── Input records
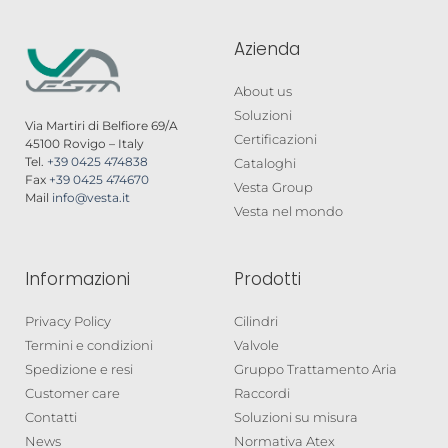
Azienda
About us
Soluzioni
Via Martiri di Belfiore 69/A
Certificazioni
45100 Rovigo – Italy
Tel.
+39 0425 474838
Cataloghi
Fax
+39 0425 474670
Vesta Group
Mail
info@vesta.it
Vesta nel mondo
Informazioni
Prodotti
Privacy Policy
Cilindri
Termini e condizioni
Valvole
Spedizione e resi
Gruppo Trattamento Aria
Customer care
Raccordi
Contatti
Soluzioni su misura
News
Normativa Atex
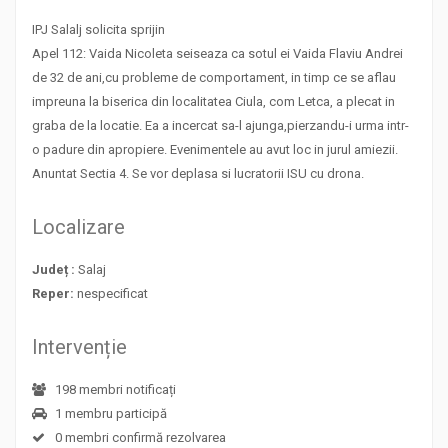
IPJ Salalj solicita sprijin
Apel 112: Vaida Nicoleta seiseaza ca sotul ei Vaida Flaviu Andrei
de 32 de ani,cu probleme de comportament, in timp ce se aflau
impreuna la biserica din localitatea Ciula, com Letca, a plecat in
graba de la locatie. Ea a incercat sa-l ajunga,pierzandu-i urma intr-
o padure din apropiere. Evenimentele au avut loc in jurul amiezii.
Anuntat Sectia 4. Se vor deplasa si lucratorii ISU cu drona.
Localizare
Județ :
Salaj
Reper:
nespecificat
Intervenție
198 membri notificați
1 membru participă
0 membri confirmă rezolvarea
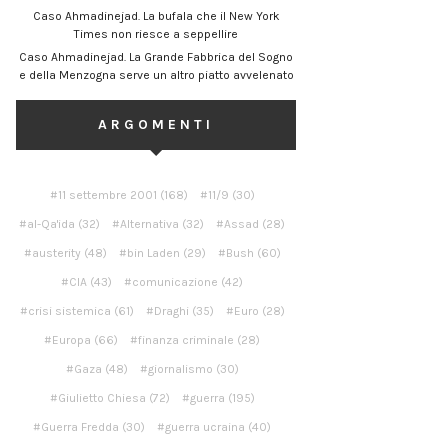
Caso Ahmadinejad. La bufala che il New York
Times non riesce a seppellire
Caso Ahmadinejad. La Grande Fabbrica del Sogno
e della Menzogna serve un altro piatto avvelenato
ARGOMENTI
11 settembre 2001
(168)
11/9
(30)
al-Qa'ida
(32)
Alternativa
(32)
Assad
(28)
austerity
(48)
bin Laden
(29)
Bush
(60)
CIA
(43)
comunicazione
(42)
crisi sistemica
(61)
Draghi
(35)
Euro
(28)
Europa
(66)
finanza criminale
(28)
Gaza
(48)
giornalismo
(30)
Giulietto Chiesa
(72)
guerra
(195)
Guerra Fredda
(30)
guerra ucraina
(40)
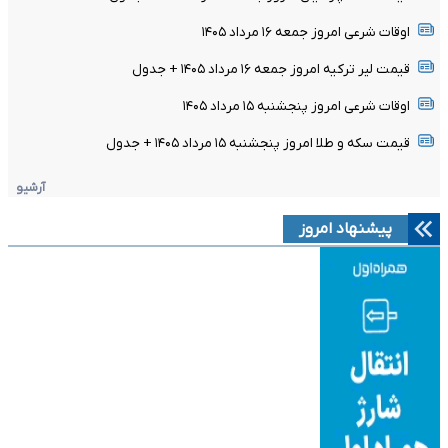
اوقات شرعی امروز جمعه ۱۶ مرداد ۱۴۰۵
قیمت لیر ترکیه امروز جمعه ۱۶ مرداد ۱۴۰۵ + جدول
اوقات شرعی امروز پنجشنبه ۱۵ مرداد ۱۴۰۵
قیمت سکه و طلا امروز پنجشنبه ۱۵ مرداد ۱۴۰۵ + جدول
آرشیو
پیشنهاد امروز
────
• Requirement: Echo the lines of the listing, beginning at its start and ending with the line that contains "Normativa Atex", inclusive. Leave the pictures out of your output.

• Output below:
Azienda
About us
Soluzioni
Via Martiri di Belfiore 69/A
Certificazioni
45100 Rovigo – Italy
Tel.
+39 0425 474838
Cataloghi
Fax
+39 0425 474670
Vesta Group
Mail
info@vesta.it
Vesta nel mondo
Informazioni
Prodotti
Privacy Policy
Cilindri
Termini e condizioni
Valvole
Spedizione e resi
Gruppo Trattamento Aria
Customer care
Raccordi
Contatti
Soluzioni su misura
News
Normativa Atex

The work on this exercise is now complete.